Тут только Саймон сообразил, что бессознательно трогает свои повязки, и нахмурился.
– Ладно, Бинабик, просто расскажи мне все. Откуда ты знаешь Моргенеса? Откуда пришел на самом деле?
– Я сказал тебе правду, – возмущенно ответил тролль. – Я канук. И не просто знаю о Моргенесе. Я с ним встречался. Он хороший друг моего наставника. Они… соратники, так, я слышал, говорят просвещенные люди.
– Что это значит?
Бинабик прислонился к камню. Хотя в данный момент дождь не шел, холодный ветер был достаточной причиной, чтобы оставаться под укрытием камней. Саймону показалось, что тролль тщательно подбирает слова, и он подумал, что Бинабик выглядит уставшим, смуглая кожа слегка обвисла и стала более бледной, чем обычно.

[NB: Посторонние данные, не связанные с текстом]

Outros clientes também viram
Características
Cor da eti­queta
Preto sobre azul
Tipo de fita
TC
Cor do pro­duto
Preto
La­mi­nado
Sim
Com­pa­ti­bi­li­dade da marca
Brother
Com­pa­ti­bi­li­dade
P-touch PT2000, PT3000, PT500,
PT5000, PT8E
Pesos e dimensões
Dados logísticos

– Во-первых, – наконец заговорил тролль, – тебе следует кое-что узнать о моем наставнике. Его звали Укекук. Он был… Поющим, так ты бы его назвал, нашей горы. Когда мы говорим Поющий, то имеем в виду не тех, кто просто поет, а того, кто помнит старые песни и мудрость. Как доктор и одновременно священник.
Укекук стал моим наставником, потому что старейшины кое-что во мне увидели. Я знал, что мне оказана огромная честь, ведь не каждому было дано разделить мудрость с Укекуком, – и три дня ничего не ел, когда мне об этом сообщили, чтобы достигнуть нужной чистоты духа. – Бинабик улыбнулся. – Когда я с гордостью объявил о своих подвигах новому наставнику, он ударил меня в ухо. «Ты слишком молод и глуп, чтобы сознательно голодать, – сказал он мне. – Это самонадеянность. Ты можешь голодать только случайно».
Усмешка Бинабика перешла в смех, когда Саймон немного подумал, он также рассмеялся.